Conheci o Fernando Rosas numa reunião clandestina num pinhal de Aveiro destinada a organizar a participação dos esquerdistas no Congresso da Oposição. O objectivo era impedir a tentativa de controlo que o PCP se preparava para fazer de várias secções do Congresso, em particular as que diziam respeito ao movimento estudantil. A coisa acabou por dar origem a uma cena de pancadaria, bastante comum nesses tempos, quando os comunistas, tendo à frente Lino de Carvalho, queriam votar uma moção de golpe numa sala com uma sólida maioria esquerdista.

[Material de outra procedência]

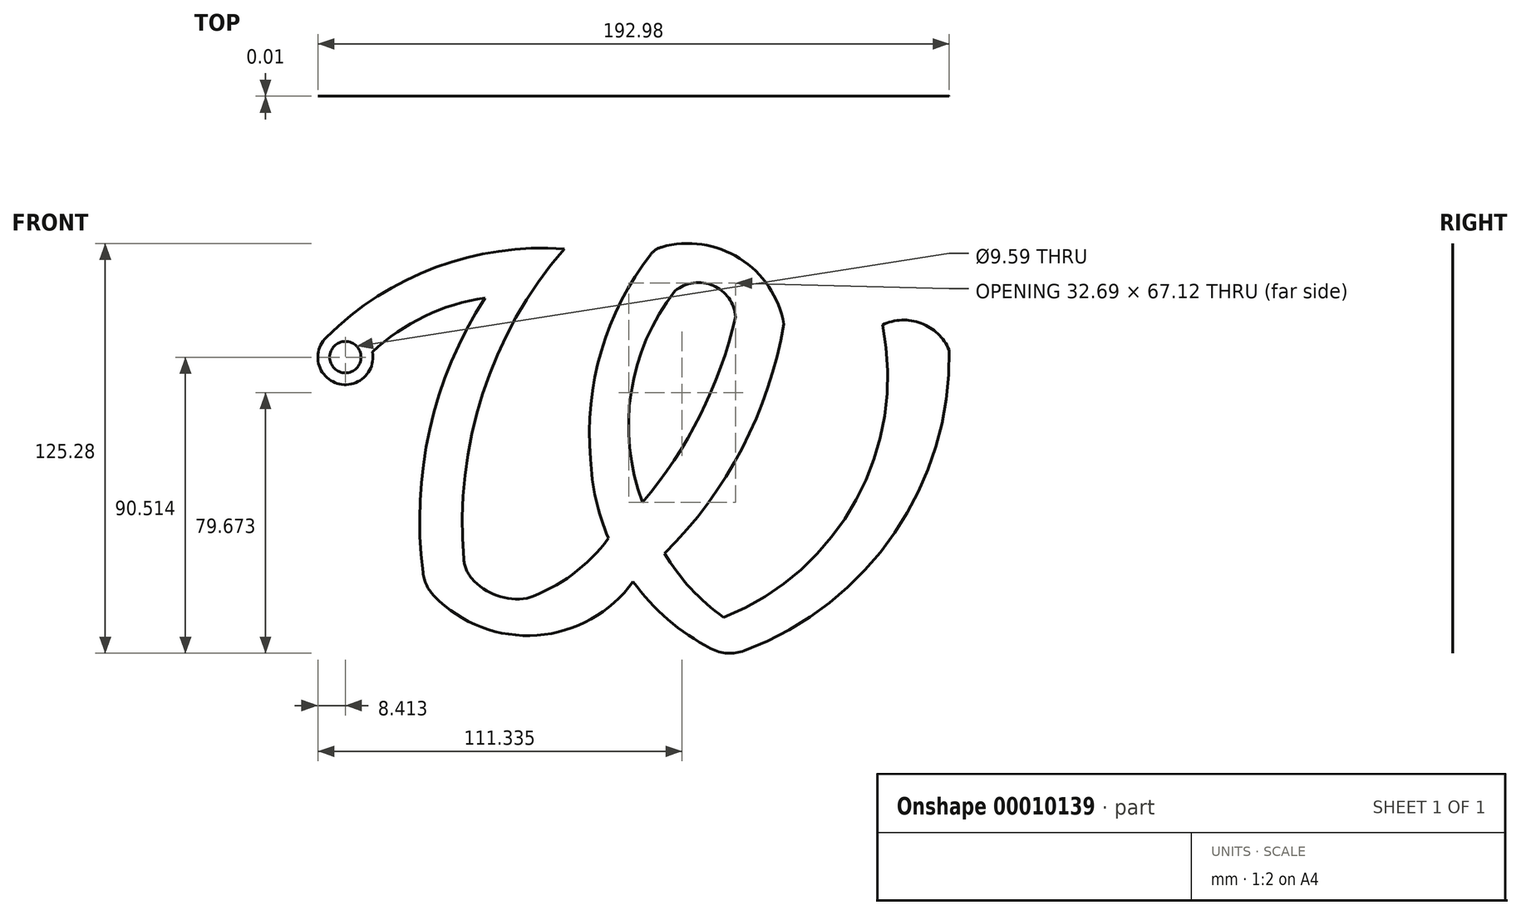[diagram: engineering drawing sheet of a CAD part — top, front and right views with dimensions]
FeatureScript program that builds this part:
annotation { "Feature Type Name" : "Feature", "Feature Type Description" : "" }
export const myFeature = defineFeature(function(context is Context, id is Id, definition is map)
    precondition{}
    {
        {
            var Q0;
            Q0=qCreatedBy(makeId("Front.planeOp"),FACE);
            var sketch = newSketch(context, id + "F0", { "sketchPlane" : qUnion([Q0])});
            skArc(sketch, "E0", {"start": v(-100.44, 70.53) * mm, "mid": v(-97.1, 56.47) * mm, "end": v(-86.32, 66.1) * mm});
            skArc(sketch, "E1", {"start": v(-51.9, 82.65) * mm, "mid": v(-70.35, 76.97) * mm, "end": v(-86.32, 66.1) * mm});
            skArc(sketch, "E2", {"start": v(-27.68, 97.62) * mm, "mid": v(-66.98, 91.93) * mm, "end": v(-100.44, 70.53) * mm});
            skArc(sketch, "E3", {"start": v(-27.68, 97.62) * mm, "mid": v(-52.64, 53.25) * mm, "end": v(-58.4, 2.66) * mm});
            skPoint(sketch, "E4.visualSharp", {"position": v(-77.24, -16.66) * mm});
            skArc(sketch, "E4.filletArc", {"start": v(-77.3, -16.03) * mm, "mid": v(-77.16, -16.65) * mm, "end": v(-76.88, -17.22) * mm});
            skArc(sketch, "E5", {"start": v(39.43, 74.57) * mm, "mid": v(26, 94.69) * mm, "end": v(2.05, 98.14) * mm});
            skArc(sketch, "E6", {"start": v(24.69, 76.77) * mm, "mid": v(17.88, 86.39) * mm, "end": v(6.21, 84.74) * mm});
            skArc(sketch, "E7", {"start": v(-1.23, 95.93) * mm, "mid": v(-16.36, 66.4) * mm, "end": v(-19.6, 33.37) * mm});
            skArc(sketch, "E8", {"start": v(-19.6, 33.37) * mm, "mid": v(-17.98, 21.02) * mm, "end": v(-14.15, 9.17) * mm});
            skPoint(sketch, "E9.visualSharp", {"position": v(23.41, -27.48) * mm});
            skArc(sketch, "E9.filletArc", {"start": v(22.21, -26.99) * mm, "mid": v(23.38, -27.18) * mm, "end": v(24.51, -26.82) * mm});
            skPoint(sketch, "E10.visualSharp", {"position": v(22.78, -16.25) * mm});
            skArc(sketch, "E10.filletArc", {"start": v(21.06, -15.06) * mm, "mid": v(22.71, -15.53) * mm, "end": v(24.28, -14.83) * mm});
            skPoint(sketch, "E11.visualSharp", {"position": v(-41.88, -24.3) * mm});
            skArc(sketch, "E11.filletArc", {"start": v(-42.55, -24.2) * mm, "mid": v(-41.89, -24.22) * mm, "end": v(-41.24, -24.06) * mm});
            skArc(sketch, "E12", {"start": v(89.98, 66.71) * mm, "mid": v(81.41, 74.85) * mm, "end": v(69.6, 74.38) * mm});
            skArc(sketch, "E13", {"start": v(21.06, -15.06) * mm, "mid": v(61.55, 20.85) * mm, "end": v(69.6, 74.38) * mm});
            skArc(sketch, "E14", {"start": v(27.4, -25.22) * mm, "mid": v(73.33, 10.78) * mm, "end": v(89.98, 66.71) * mm});
            skCircle(sketch, "E15", {"center": v(-94.58, 64.5) * mm, "radius": 4.8 * mm});
            skPoint(sketch, "E16.visualSharp", {"position": v(0, 97.48) * mm});
            skArc(sketch, "E16.filletArc", {"start": v(2.05, 98.14) * mm, "mid": v(0.23, 97.3) * mm, "end": v(-1.23, 95.93) * mm});
            skPoint(sketch, "E17.visualSharp", {"position": v(22.21, -26.99) * mm});
            skArc(sketch, "E17.filletArc", {"start": v(17.1, -24.58) * mm, "mid": v(22.18, -26) * mm, "end": v(27.4, -25.22) * mm});
            skArc(sketch, "E18.trimOffspring", {"start": v(-3.75, 20.1) * mm, "mid": v(13.88, 46.72) * mm, "end": v(24.69, 76.77) * mm});
            skArc(sketch, "E19.trimOffspring", {"start": v(3, 4.49) * mm, "mid": v(11.01, -6.22) * mm, "end": v(21.06, -15.06) * mm});
            skArc(sketch, "E20.trimOffspring", {"start": v(-6.63, -4.11) * mm, "mid": v(4.04, -15.73) * mm, "end": v(17.1, -24.58) * mm});
            skArc(sketch, "E21.trimOffspring", {"start": v(3, 4.49) * mm, "mid": v(26.73, 36.66) * mm, "end": v(39.43, 74.57) * mm});
            skArc(sketch, "E22", {"start": v(6.21, 84.74) * mm, "mid": v(-7.24, 53.72) * mm, "end": v(-3.75, 20.1) * mm});
            skFitSpline(sketch, "E23.trimOffspring", {"points": [v(-51.9, 82.65) * mm, v(-73.89, -9.95) * mm, v(-41.88, -24.3) * mm], "startDerivative": vector(-72.71, -183.3) * mm, "endDerivative": vector(107.4, -17.08) * mm});
            skArc(sketch, "E24", {"start": v(-55.94, -3.13) * mm, "mid": v(-48.28, -8.39) * mm, "end": v(-39.02, -9.24) * mm});
            skArc(sketch, "E25", {"start": v(-39.02, -9.24) * mm, "mid": v(-25.18, -1.94) * mm, "end": v(-14.15, 9.17) * mm});
            skArc(sketch, "E26", {"start": v(-67.38, -8.57) * mm, "mid": v(-35.96, -20.53) * mm, "end": v(-6.63, -4.11) * mm});
            skArc(sketch, "E27", {"start": v(-51.9, 82.65) * mm, "mid": v(-68.79, 42.33) * mm, "end": v(-70.86, -1.34) * mm});
            skPoint(sketch, "E28.0.visualSharp", {"position": v(-70.3, -5.19) * mm});
            skArc(sketch, "E28.0.filletArc", {"start": v(-70.86, -1.34) * mm, "mid": v(-69.7, -5.24) * mm, "end": v(-67.38, -8.57) * mm});
            skPoint(sketch, "E29.0.visualSharp", {"position": v(-58.14, 0) * mm});
            skArc(sketch, "E29.0.filletArc", {"start": v(-58.4, 2.66) * mm, "mid": v(-57.63, -0.43) * mm, "end": v(-55.94, -3.13) * mm});
            skSolve(sketch);
        }
        {
            var Q0;
            Q0 = qSketchRegion(id + "F0", true);
            extrude(context, id + "F1", {"entities" : qUnion([Q0]), "depth" : 1 / 101.6 * mm});
        }
        {
            var Q0;
            Q0 = qSketchRegion(id + "F0", true);
            extrude(context, id + "F2", {"entities" : qUnion([Q0]), "operationType" : NewBodyOperationType.ADD, "flatOperationType" : FlatOperationType.REMOVE, "depth" : 1 / 152.4 * mm, "offsetDistance" : 25.4 * mm, "domain" : OperationDomain.MODEL});
        }
    });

Ficámos amigos desde sempre e recordo-me das nossas discussões por volta dos primeiros anos da década de oitenta sobre teoria política, sobre o marxismo, sobre o materialismo, numa época em que tinha lido Popper, Monod e Kolakowski e uma espécie de luto teórico pelo esquerdismo estava na ordem do dia. Essas discussões muito animadas seguiam-se às reuniões da revista Estudos sobre o Comunismo numa espécie de cave existencialista que havia em Campo de Ourique com música aos berros e uma daquelas luzes de discoteca que nos fazia brilhar no escuro. Estava então o Fernando a começar a sua brilhante carreira académica, que o tornou no mais influente estudioso do salazarismo e do Estado Novo e que fez como poucos o seu lugar como “professor” no verdadeiro sentido da palavra, com centenas de discípulos a passar pelas suas aulas, e quase todas as teses de mestrado e doutoramento relevantes para a história contemporânea a serem feitas com a sua orientação. O pior que fiz a mim próprio foi não ter sido também seu “doutorado” numa altura em que pensei formalizar o trabalho que estava a fazer fora da universidade.

Fernando Rosas foi sempre e é um militante político nas causas em que acreditou, e sabe o preço que se paga em Portugal por não ter feito o que é suposto fazer para receber o reconhecimento, muitas vezes hipócrita, que se presta ao mérito. Se tivesse seguido o trajecto acolchoado, prudente, recatado e muitas vezes protegido, que a academia propícia aos que não querem meter-se em sarilhos políticos públicos, principalmente do lado “errado”, Rosas teria recebido um muito maior reconhecimento público, teria prémios como o Pessoa, e outras comendas. Não é que ele as desejasse, porque não trocava nada do que fez e faz por essas honrarias, mas é porque as merecia.